## Text provided
* * *

I like Peter, have known him through journalism for around 15 years now, and regard him as a brave man whose one-time militancy has matured into a principled and selfless stance that he has maintained at great personal cost.

Nevertheless, Peter and his colleagues in the Protest the Pope movement do not seem to have enjoyed conspicuous success so far. Areas specifically set aside by the police for demonstrators in Edinburgh were empty when the 24-hour news channels were covering His Holiness's arrival in the Scottish capital yesterday.

The greatest opposition so far seems to have been coming from the Rev Ian Paisley -- and I hardly think he is the kind of ally Peter and his friends want. (In fact, if they wanted to protest against Dr Paisley, I'd join them at the barricades any day. But that's another story.)

Great joy of the faithful

Could it be that large numbers of people, disgusted as they are by the paedophile abuse scandals involving Catholic priests that have been unearthed, are still nevertheless able to distinguish between the evils associated with the Church, and its harsh and inflexible rhetoric on all sorts of sexual behaviour -- and the good that it does, and the comfort and social solidarity it supplies to many people throughout the country?

I merely point out that many of the Pope's most vehement critics, from Polly Toynbee (who wrote a very spirited piece in the Guardian on Tuesday) to Richard Dawkins, Christopher Hitchens and, yes, even Geoffrey Robertson in the New Statesman, are all metropolitan liberals. Members of the middle classes, yes -- but more or less in the same way as David Cameron is, which is to say, part of a privileged minority.

* * *

## Excerpted records
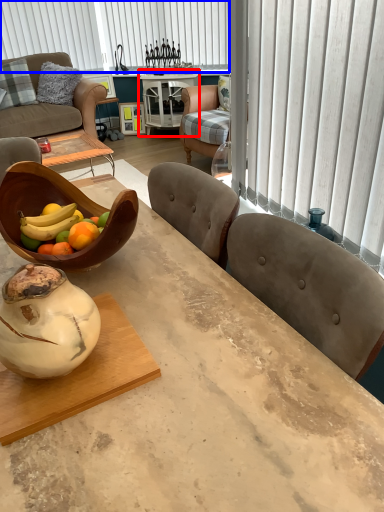
Question: Which object is closer to the camera taking this photo, round table (highlighted by a red box) or blind (highlighted by a blue box)?

Choices:
 (A) round table
 (B) blind

Answer: (A)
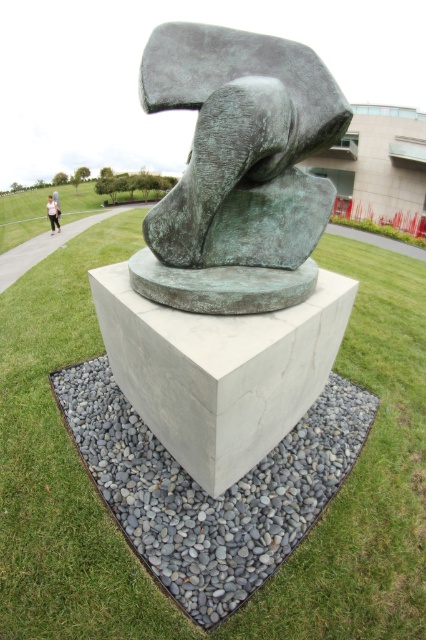
Who is positioned more to the right, green grass at center or light pink fabric at lower left?

From the viewer's perspective, green grass at center appears more on the right side.

Is green grass at center below light pink fabric at lower left?

Yes, green grass at center is below light pink fabric at lower left.

The height and width of the screenshot is (640, 426). Describe the element at coordinates (63, 467) in the screenshot. I see `green grass at center` at that location.

You are a GUI agent. You are given a task and a screenshot of the screen. Output one action in this format:
    pyautogui.click(x=<x>, y=<y>)
    Task: Click on the green grass at center
    
    Given the screenshot: What is the action you would take?
    pyautogui.click(x=63, y=467)

Consider the image. Is green grass at center wider than green patina stone sculpture at center?

Indeed, green grass at center has a greater width compared to green patina stone sculpture at center.

Does green grass at center appear under green patina stone sculpture at center?

Correct, green grass at center is located below green patina stone sculpture at center.

Does point (91, 557) lie in front of point (270, 268)?

Yes.

Where is `green grass at center`? This screenshot has height=640, width=426. green grass at center is located at coordinates (63, 467).

Identify the location of green patina stone sculpture at center. Image resolution: width=426 pixels, height=640 pixels. (238, 170).

Is green patina stone sculpture at center wider than gray concrete block at center?

No, green patina stone sculpture at center is not wider than gray concrete block at center.

Which is behind, point (181, 99) or point (255, 444)?

Positioned behind is point (255, 444).

This screenshot has width=426, height=640. Identify the location of green patina stone sculpture at center. (238, 170).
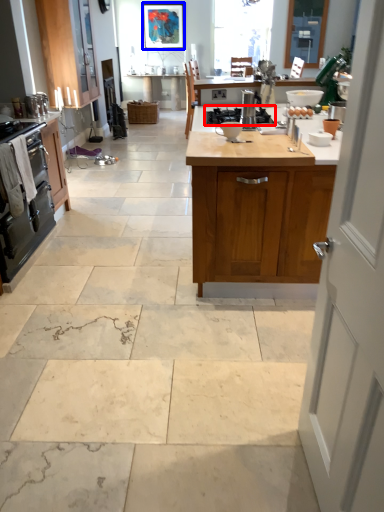
Question: Among these objects, which one is nearest to the camera, gas stove (highlighted by a red box) or picture frame (highlighted by a blue box)?

Choices:
 (A) gas stove
 (B) picture frame

Answer: (A)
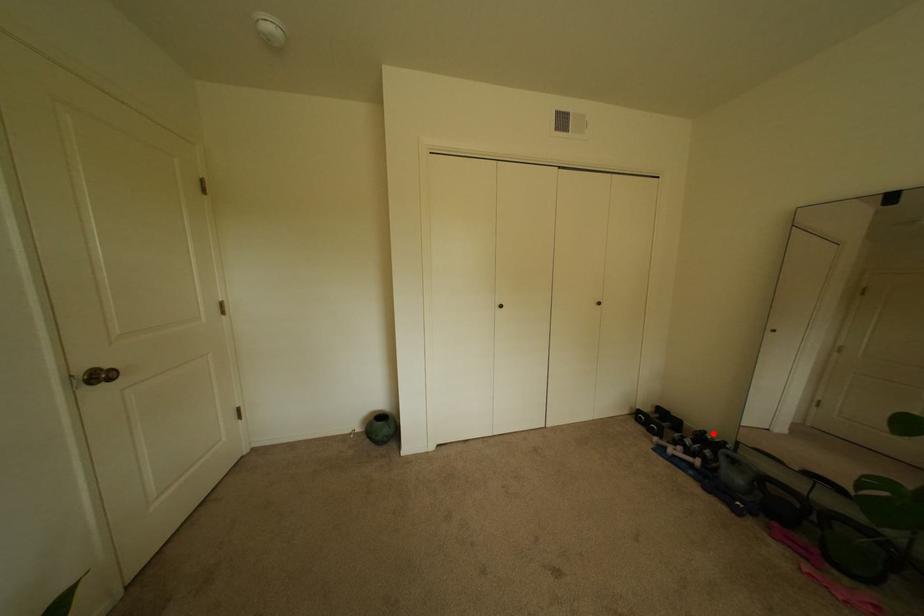
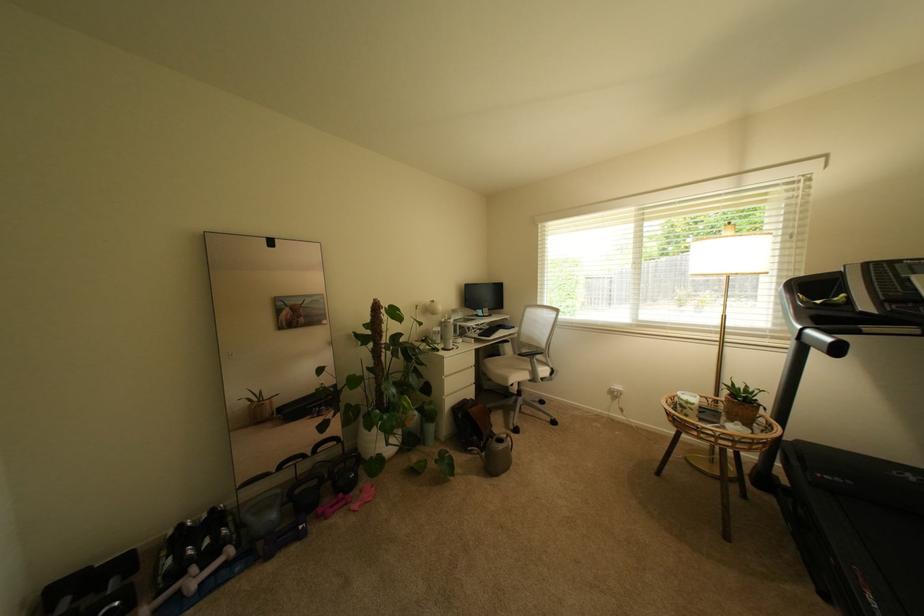
Find the pixel in the second image that matches the highlighted location in the first image.

(188, 527)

* * *

## The tasks
• a. In the piece about the papal visit, rewrite the paragraph beginning "Nevertheless, Peter and his colleagues" more briefly, keeping its main facts.
• b. According to the piece about the papal visit, who has provided the greatest opposition so far?
• c. Summarize the piece about the papal visit in two sentences.

## Expected results
• a. Peter and his Protest the Pope colleagues have not had much visible success so far. When 24-hour news channels covered the Pope's arrival in Edinburgh yesterday, the areas police had set aside there for demonstrators were empty.

• b. The Rev Ian Paisley.

• c. The writer respects Peter but observes that the Protest the Pope movement has had little success so far: demonstration areas in Edinburgh were empty during the Pope's arrival, and the greatest opposition has come from the Rev Ian Paisley. The writer asks whether many people can separate the Church's abuse scandals and harsh sexual rhetoric from the good and comfort it provides, and points out that the Pope's most vehement critics are metropolitan liberals from a privileged minority.